Once a 64-year-old priest was driving a cart to visit his sister in Yavoriv. On the road, he saw confused villagers. "These are the priests who run away, but they don't think about us, the people," someone shouted after him. They decided that the father was fleeing abroad. Such words deeply moved the father. He stopped... He learned from the people of Stradch (because this was the village of Stradch) that they were left without a pastor. He decided: he would stay here (he was free from work, because at that time the Lviv Theological Academy was closed by the communist authorities). When he took his family to the parish, they say, his wife's old mother was very sad: the road was so far, and the mountain was so high. "Lyunechka, where did you bring me? - she said scared. "But look, mother, it's so close to God from here," he reassured the old woman.
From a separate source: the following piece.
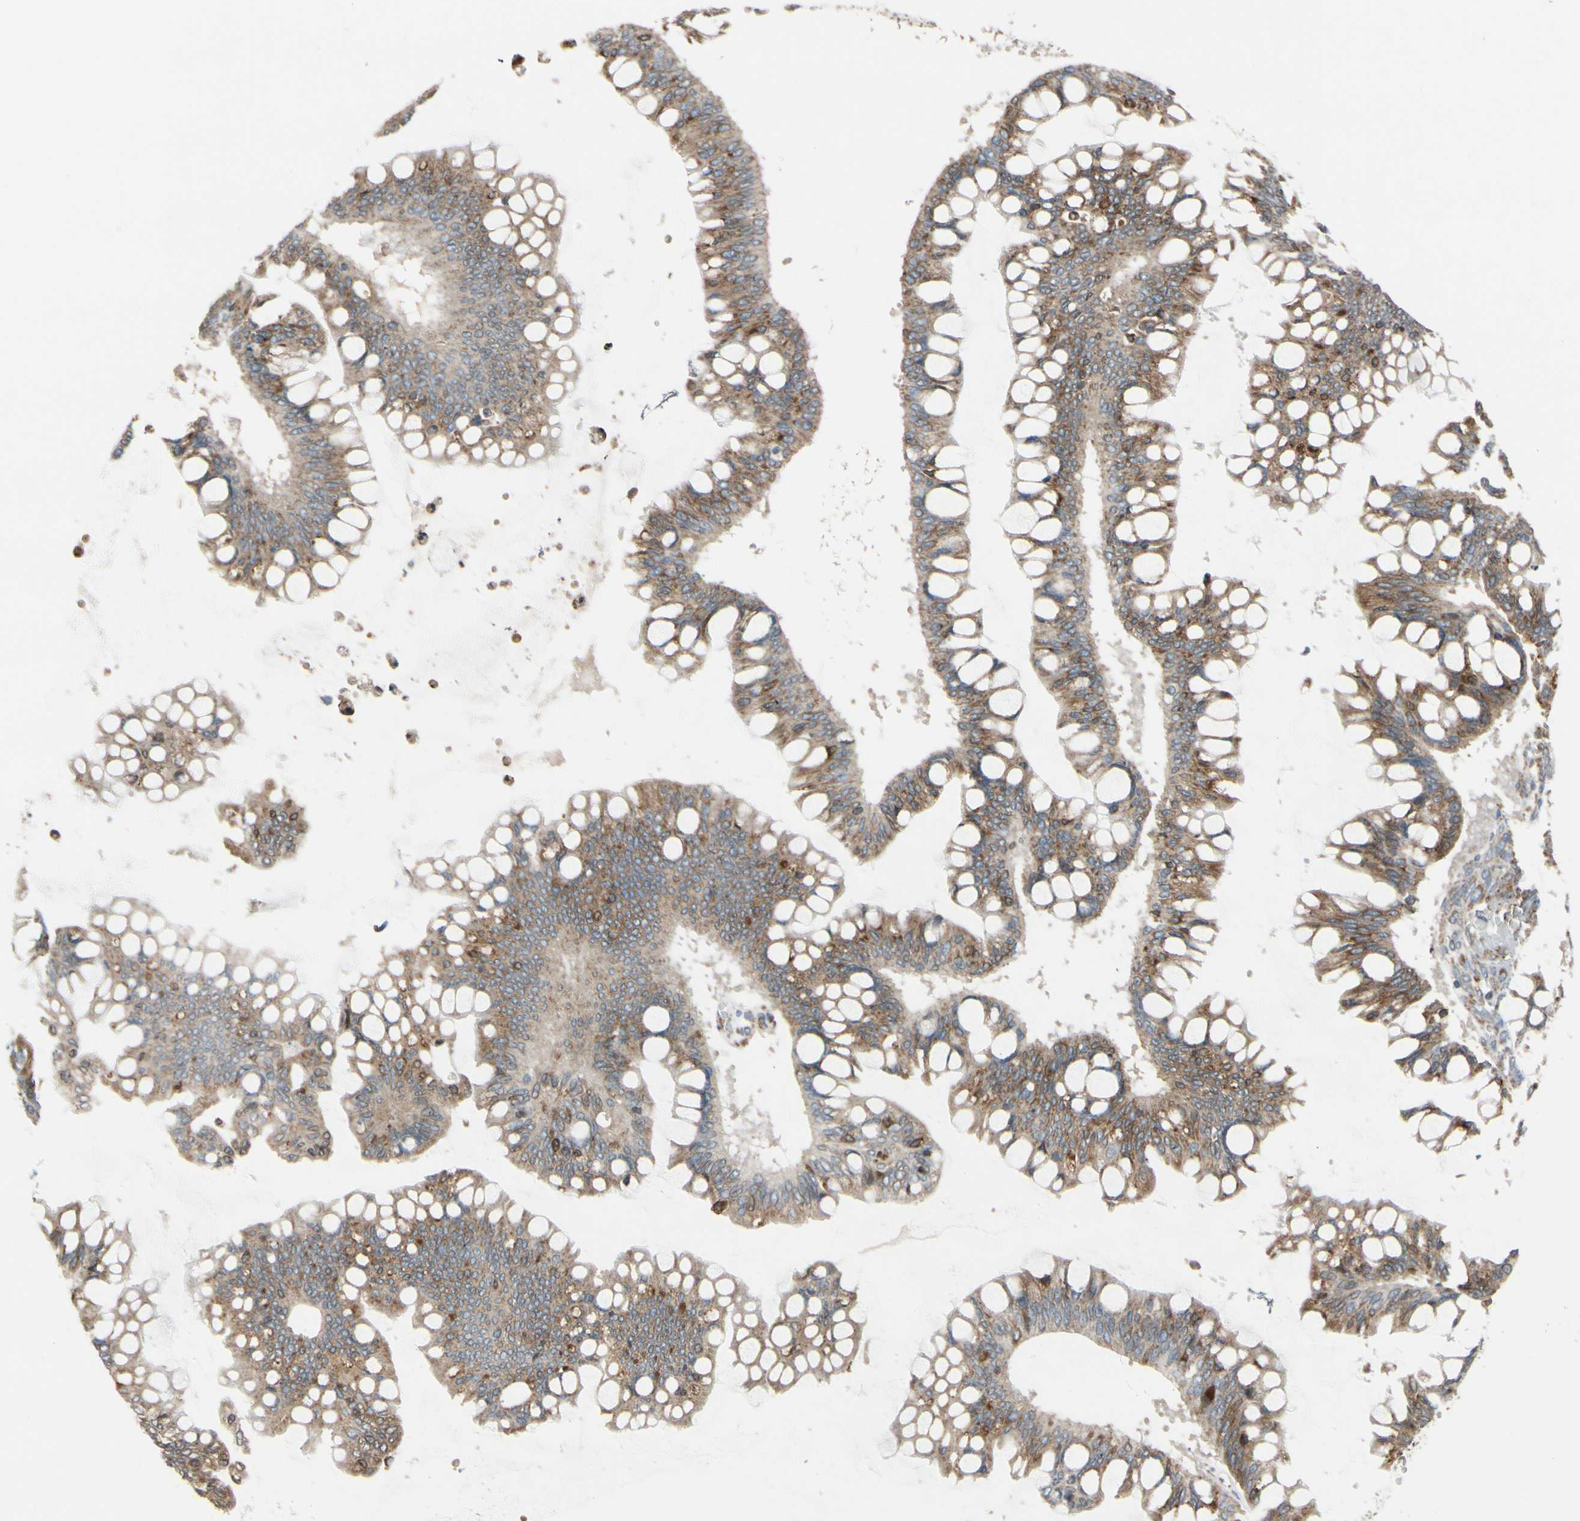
{"staining": {"intensity": "moderate", "quantity": ">75%", "location": "cytoplasmic/membranous"}, "tissue": "ovarian cancer", "cell_type": "Tumor cells", "image_type": "cancer", "snomed": [{"axis": "morphology", "description": "Cystadenocarcinoma, mucinous, NOS"}, {"axis": "topography", "description": "Ovary"}], "caption": "This histopathology image demonstrates immunohistochemistry staining of ovarian cancer, with medium moderate cytoplasmic/membranous expression in approximately >75% of tumor cells.", "gene": "RPN2", "patient": {"sex": "female", "age": 73}}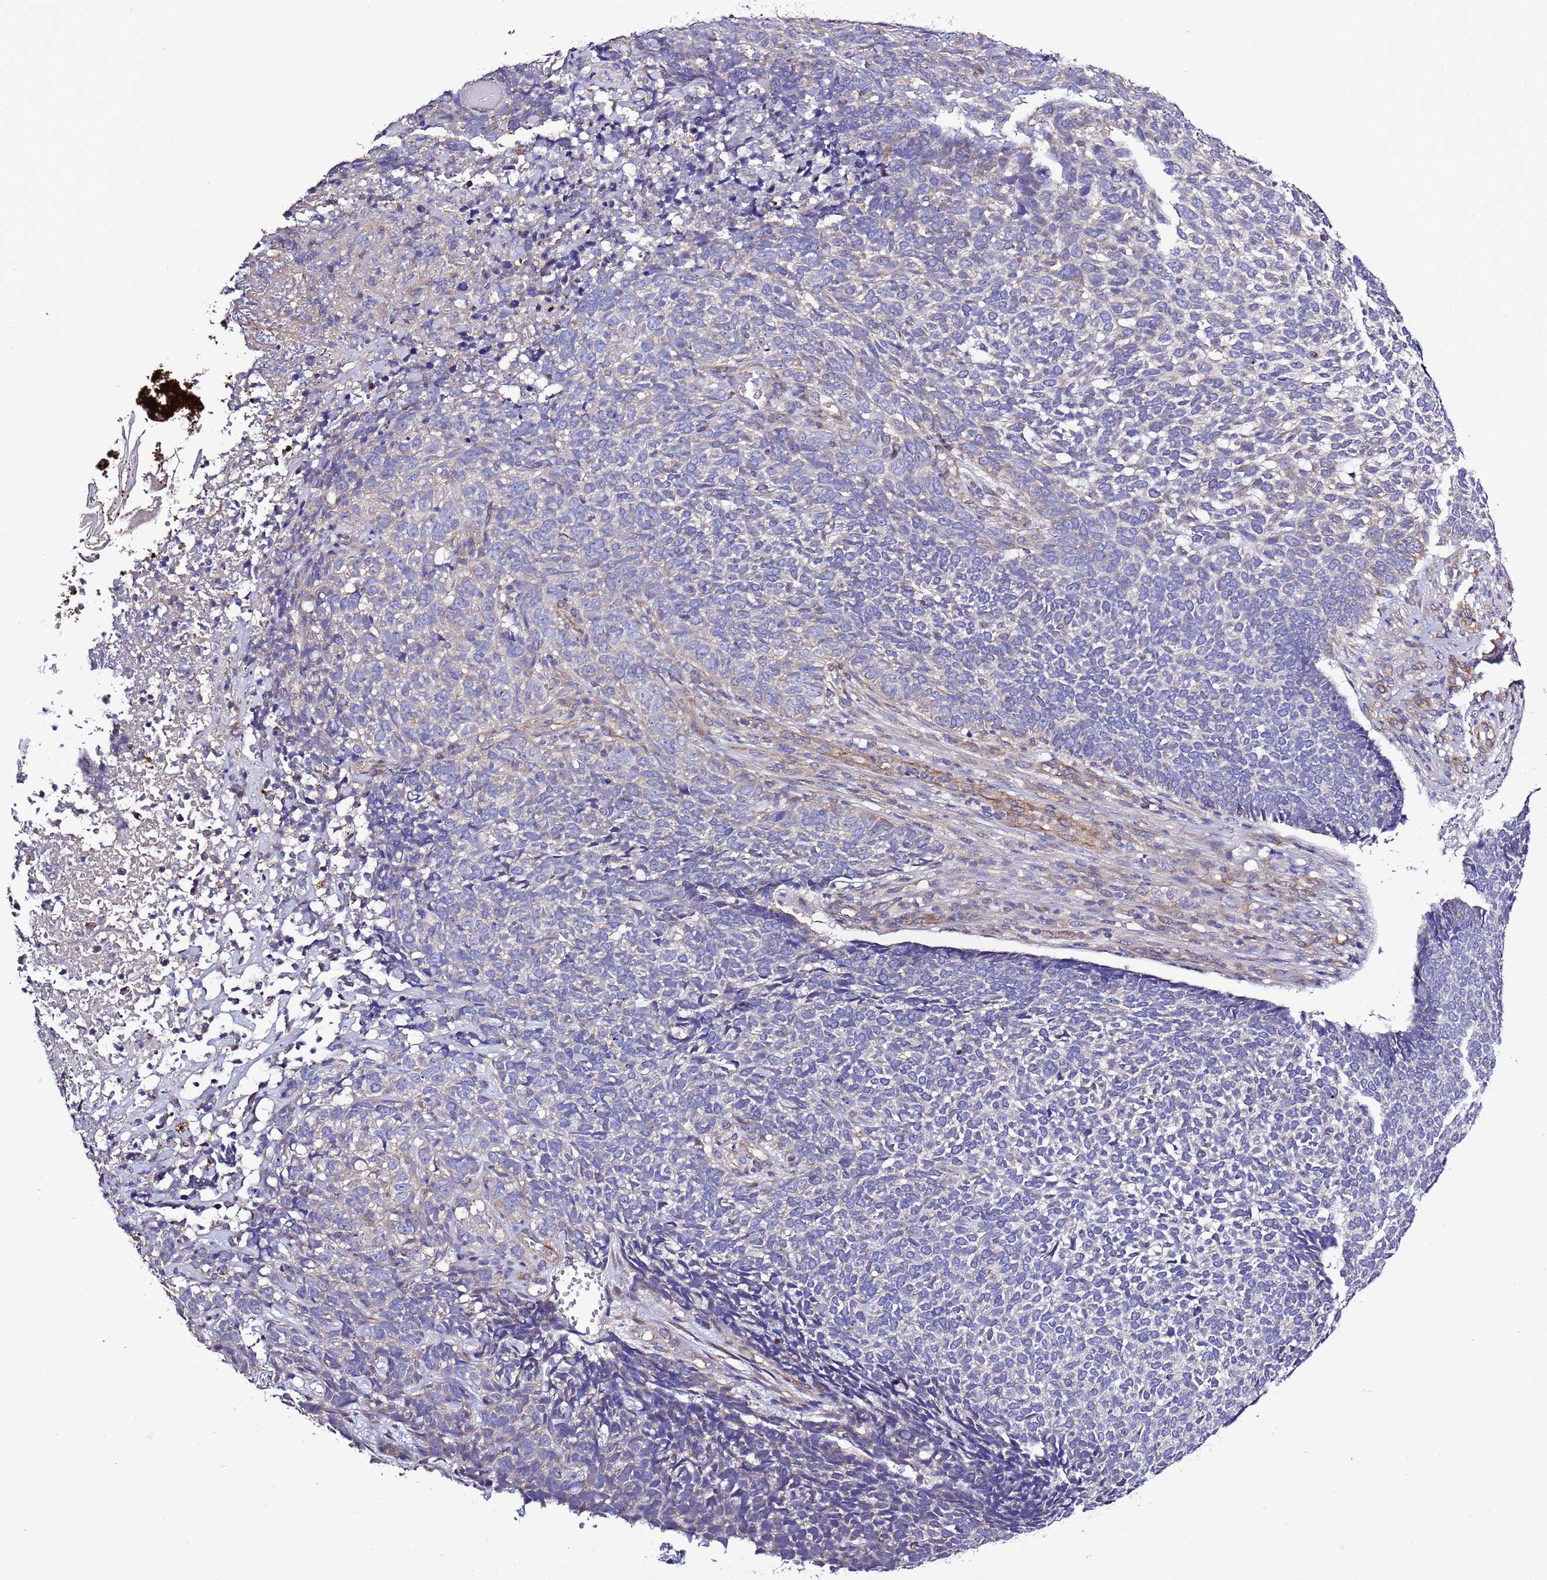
{"staining": {"intensity": "negative", "quantity": "none", "location": "none"}, "tissue": "skin cancer", "cell_type": "Tumor cells", "image_type": "cancer", "snomed": [{"axis": "morphology", "description": "Basal cell carcinoma"}, {"axis": "topography", "description": "Skin"}], "caption": "This is an immunohistochemistry histopathology image of skin cancer. There is no expression in tumor cells.", "gene": "SPCS1", "patient": {"sex": "female", "age": 84}}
The locals sincerely loved their priest. He is still remembered with incredible warmth. "He was a real "shepherd of his flock," says Fr. S. Borovets. The priesthood was in the first place for him. He was available to everyone. He was so tolerant to everyone, from the landlord to the simplest shepherd, he showed his benevolence in such a way that people still remember it."
In the memory of Mr. Petro Koshla, the father remained "very pious, humble, merciful and selfless." "Father was very wise. And people were so deeply moved by him that I can't tell you, - shares Ms. Hanna Rak. Such he was: both to God and to people.... He secretly baptized the children of Russians (we had a military camp on Koroleva Hora [King’s Mountain]), and went to them with water. He cared a lot about the household- not about his own, but about the church’s; so wanted to put it firmly, but there was no time...".
A year after the priest's tragic death, the family decided to rebury him in a metal coffin. They did it in broad daylight – they didn't know what state the body was in. "It was intact. He was lying like a sleeping person," testified the son of the deceased, Volodymyr. Therefore, it is hoped that the martyr's relics are still incorruptible.
Father Mykola Konrad and Volodymyr Pryima are among the 26 Ukrainian-Catholic martyrs for the faith who were beatified by St. John Paul II in 2001 during his visit to Ukraine. Cantor Pryima is the only layman who has been declared blessed. He was a modest and honest man, the father of four children. The eldest son was 9 years old at the time of his death, and the youngest daughter was one and a half years old. Isn't that why Fr Mykola asked the cantor not to accompany him to the sick woman - he understood how dangerous it was. However, Volodymyr Pryima understood it as well. "After the Divine Service, cantor Pryima could not find a place for himself – several times he left the church, then he entered it. When he was asked why he was behaving so strangely, he answered that he had an inexplicable anxiety" (From the testimony of K. Olshevska).